But enough words, let's do some coding. As I said, your example, poses a great example for minimal and maximal structures. We will start by defining minimal requirements for corresponding algebraic structures trying to follow the definitions closely:

module Min = struct
  module type Set = sig
    type t
    val compare : t -> t -> int
  end

  module type Monoid = sig
    include Set
    val zero  : t
    val (+) : t -> t -> t
  end

  module type Group = sig
    include Monoid
    val (~-) : t -> t
  end

  module type Ring = sig
    include Group
    val one : t
    val ( * ) : t -> t -> t
    val (~/) : t -> t
  end
  ...
end

We put all module type definitions into module Min, that denotes, that they are minimal. These are only module types, i.e., signatures.

Now, we can define a maximal signatures. Here a problem is that it is usually hard to stop, i.e., to find the greatest fixpoint. But this is not a big problem, as you may continue to write functors that takes smaller structures and returns bigger until you're satisfied with a result.

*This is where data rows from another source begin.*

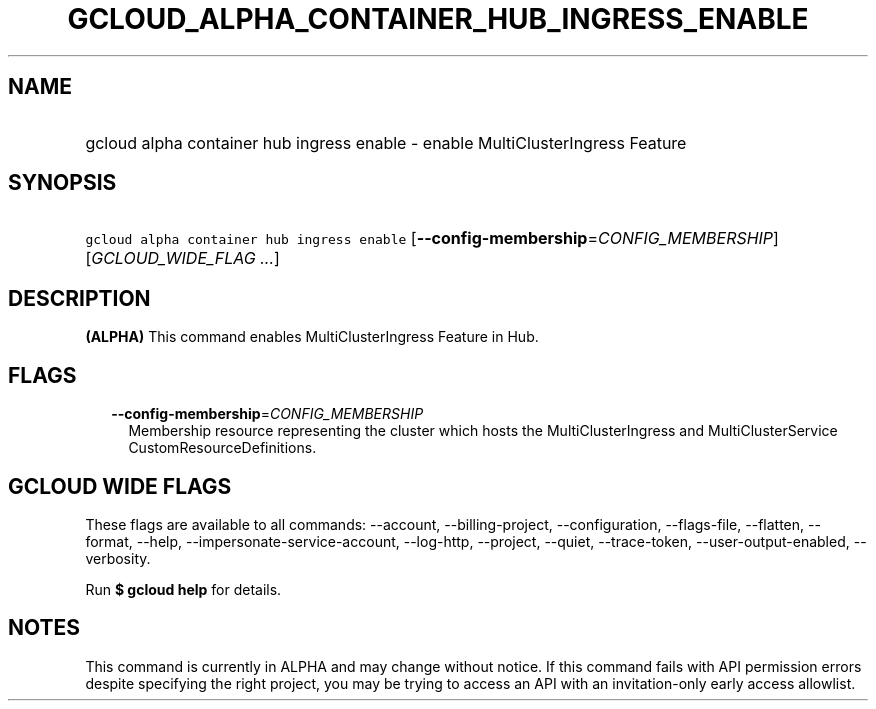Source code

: 
.TH "GCLOUD_ALPHA_CONTAINER_HUB_INGRESS_ENABLE" 1



.SH "NAME"
.HP
gcloud alpha container hub ingress enable \- enable MultiClusterIngress Feature



.SH "SYNOPSIS"
.HP
\f5gcloud alpha container hub ingress enable\fR [\fB\-\-config\-membership\fR=\fICONFIG_MEMBERSHIP\fR] [\fIGCLOUD_WIDE_FLAG\ ...\fR]



.SH "DESCRIPTION"

\fB(ALPHA)\fR This command enables MultiClusterIngress Feature in Hub.



.SH "FLAGS"

.RS 2m
.TP 2m
\fB\-\-config\-membership\fR=\fICONFIG_MEMBERSHIP\fR
Membership resource representing the cluster which hosts the MultiClusterIngress
and MultiClusterService CustomResourceDefinitions.


.RE
.sp

.SH "GCLOUD WIDE FLAGS"

These flags are available to all commands: \-\-account, \-\-billing\-project,
\-\-configuration, \-\-flags\-file, \-\-flatten, \-\-format, \-\-help,
\-\-impersonate\-service\-account, \-\-log\-http, \-\-project, \-\-quiet,
\-\-trace\-token, \-\-user\-output\-enabled, \-\-verbosity.

Run \fB$ gcloud help\fR for details.



.SH "NOTES"

This command is currently in ALPHA and may change without notice. If this
command fails with API permission errors despite specifying the right project,
you may be trying to access an API with an invitation\-only early access
allowlist.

For example, we can infer lots of things just from having type t and the compare function:

module Max = struct
  module type Set = sig
    include Min.Set
    val (=) : t -> t -> t
    val (<) : t -> t -> t
    val (>) : t -> t -> t
    module Set : Set.S  (* this is Set from stdlib, not ours *)
    module Map : Map.S
    (* and much more *)
  end

  module Ring = sig
    include Min.Ring
    ...
  end
  ...
end

Now, when we have a nice theory of structures, we can move to the implementation. We can provide a generic morphisms Min.T -> Max.T for all signatures T, e.g.,

module Set(S : Min.Set) : Max.Set with type t = S.t = struct
  include S
  let (<) x y = compare x y = -1
  ...
  module Set = Set.Make(S)
  module Map = Map.Make(S)
  ...
end

Using these generic functors as basic instruments, and our minimal definitions we can build a structure for a real type, that we're defining. Moreover, since generic functors are often not able to provide optimal implementation for some operations, we can provide our own, that will leverage our knowledge of the implementation. For example:

module Z = struct
  module T = struct
    type t = float
    let compare = compare
    let one = 1.
    let zero = 0.
    let (+) = (+.)
    let (~-) = (~-.)
    let (~/) x = (1. /. x)
  end
  include Set(T)
  include Ring(T)
  (* override minus and division as we can implement them more efficiently *)
  let (-) = (~.)
  let (/) = (/.)
end

And we can describe a module type of our concrete Z module very easily, by just including corresponding maximal signatures plus adding our specific stuff:

module type Z = sig
  include Ring
  val read : in_channel -> t
  val write : out_channel -> t -> unit
end

About module level polymorphism

It was noted in the comments by Andreas Rossberg, that OCaml module sub-language actually allows polymorphism at least syntactically. This is a system F style polymorphism that must be introduced explicitly by L term, a term that binds types instead of values. Since modules can carry types, we can express L term with a module that has the following module type:

module type L = sig module type T end

Now, we can define classical polymorphic functions, id, fst and snd:

module Id(L:L)(X:L.T) = X
module Fst(L1:L)(L2:L)(M1 : L1.T)(M2 : L2.T) = M1
module Snd(L1:L)(L2:L)(M1 : L1.T)(M2 : L2.T) = M2

However, it looks like that we're very limited in what we can do with our parameters in the right hand side of a functor definition. For example, we cannot combine two modules:

module Sum(L1:L)(L2:L)(M1 : L1.T)(M2 : L2.T) = struct
  include M1 
  ^^^^^^^^^^
  Error: This module is not a structure; it has type L1.T
  include M2
end

We also can't open modules, as we're getting the same error. The problem is that include and open statements are evaluating a module type variable to its value, expecting to get a signature. Since a typing environment doesn't yet have a binding for the L1.T we got a, kind of misleading, error message. Given this limitation, we can only work with parameters on the identifier level. For example, we still can define the Sum module as:

module Sum(L1:L)(L2:L)(M1 : L1.T)(M2 : L2.T) = struct
  module X = M1
  module Y = M2
end

It is very questionable, whether it has any practical usage, though. Another example would be to define App functor, that will apply a functor to the argument (also of dubious usability):

module App(L1:L)(L2:L)
 (F : functor (X : L1.T) -> L2.T)(X:L1.T) = struct
  module R = F(X)
end